Transformers process data simultaneously. All at the same time. This makes them very efficient, however the information about the position is lost. Positional encoding aims to combine the data and its position, and feed that to the transformer.

Pasted image 20240514110634.png

Definition

The positional encoding is not just a number that tells you which value is first. It literally gets added to the input, allowing the model to learn much more complex encodings than just this token comes first or second.

Don't question it too much, it just works. Maybe ask a professor about it one day.

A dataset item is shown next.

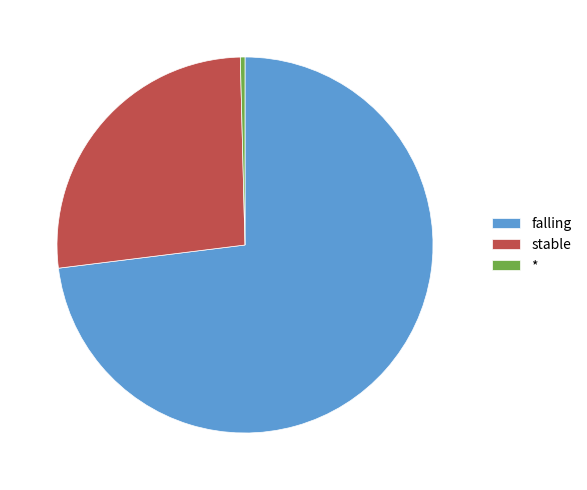

Combined, do stable and * account for over 50%?

No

class PositionalEncoding(nn.Module):
    def __init__(self, d_model, max_seq_length):
        super(PositionalEncoding, self).__init__()
        
        positional_encodings = torch.zeros(max_seq_length, d_model)
        # array with values from 0 to max_seq_length - 1
        position = torch.arange(0, max_seq_length, dtype=torch.float).unsqueeze(1)
        
        div_term = torch.exp(torch.arange(0, d_model, 2).float() * -(math.log(10000.0) / d_model))
        
        positional_encodings[:, 0::2] = torch.sin(position * div_term)
        positional_encodings[:, 1::2] = torch.cos(position * div_term)
		
		# We are saving the positional encodings for if the model is moved to a different device. It registers the tensor as a non-trainable buffer within the module. 
        self.register_buffer('positional_encodings', positional_encodings.unsqueeze(0))
        
    def forward(self, x):
        return x + self.positional_encodings[:, :x.size(1)]

Notice that we are creating an entire model. This can then be used as a layer in other models. It would've totally been acceptable to just do it as a function, but this is prettier and the people who came up with the idea to use it for transformers are very used to writing models so they did that.

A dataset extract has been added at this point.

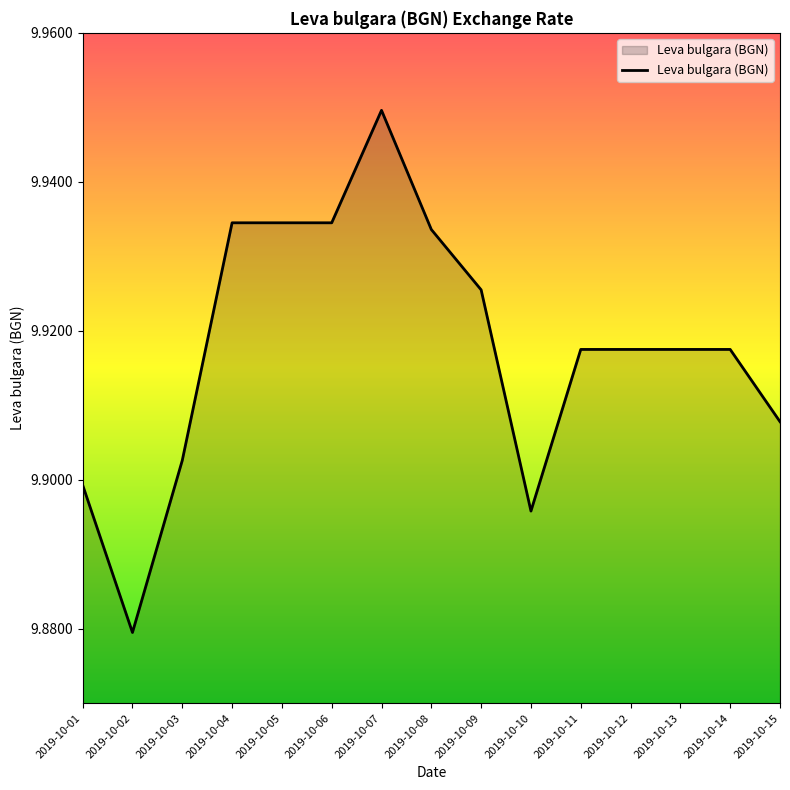

The chart shows a value of 9.9 at 2019-10-07. True or false?

True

{python} def __init__(self, d_model, max_seq_length):

d_model is the dimension of the model. It is the size of an input token. This depends on the embedding layer.
max_seq_length is the maximum length of the input sequence. The amount of tokens.

{python} positional_encodings = torch.zeros(max_seq_length, d_model)

This tensor will hold the positional encodings. Its shape allows a 1 at a different place for each input token.

About the shape: max_seq_length is clear, we need one position for each input. There can be up to max_seq_length inputs.

The sinus stuff seems to be some math trick, I will look at it on a later date.